THE PROBLEM:
Report each line in the entries below that contains the word "What", counting only matches with the same capitalization.

EXERCISE DATA:
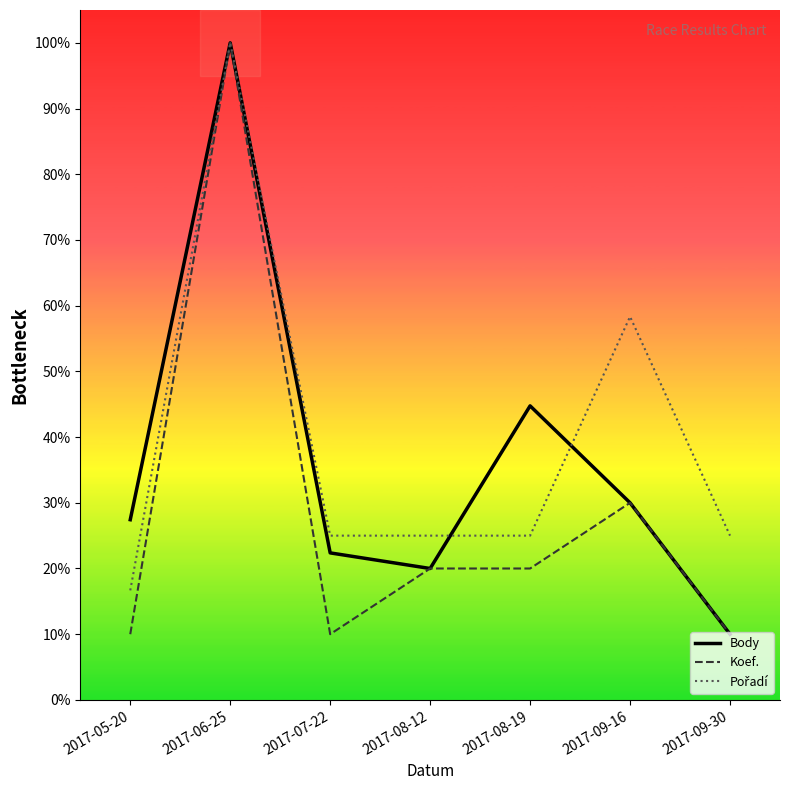

True or false: Koef. and Body cross at least once.

False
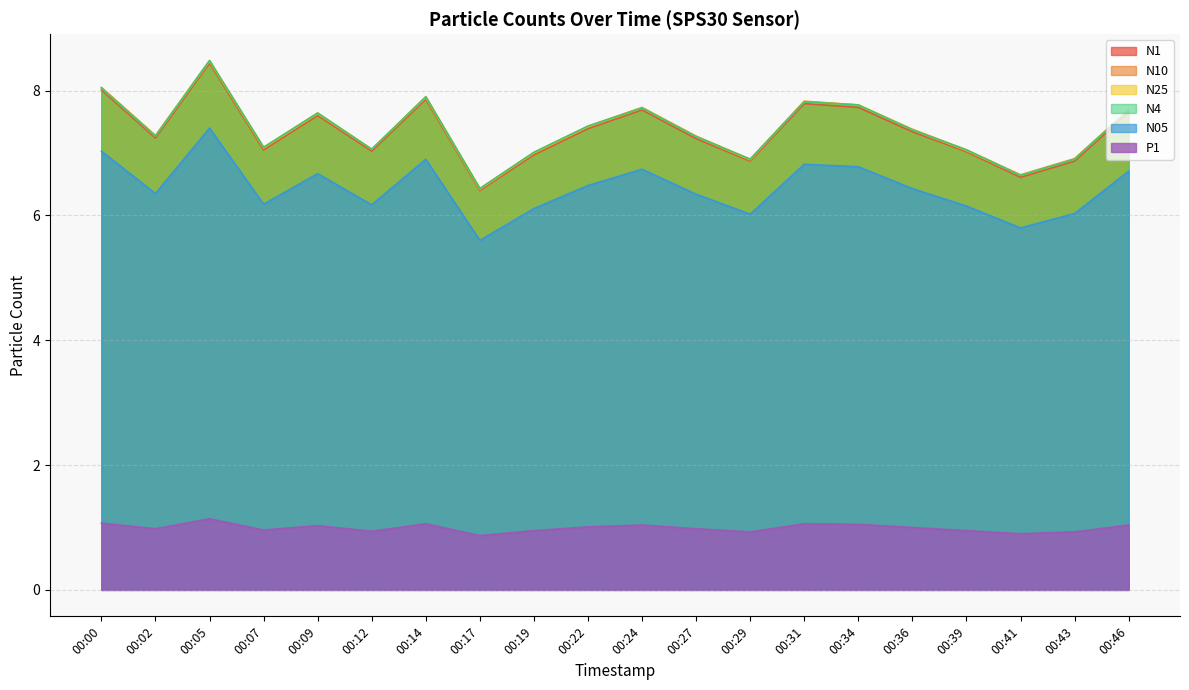

What is the value of the N05 point at the 7th from the left?

6.9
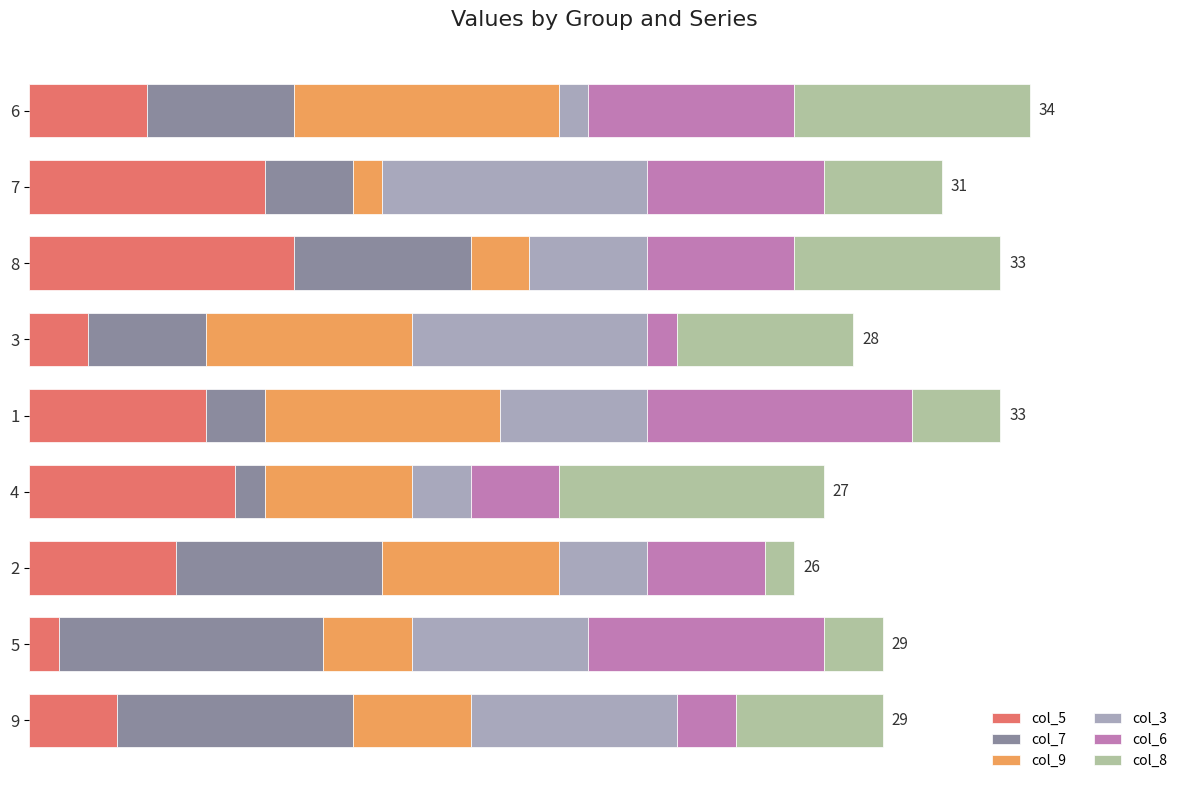

What are all the series names shown in the legend?

col_5, col_7, col_9, col_3, col_6, col_8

RESULT:
What is the value of the N05 point at the 7th from the left?
What are all the series names shown in the legend?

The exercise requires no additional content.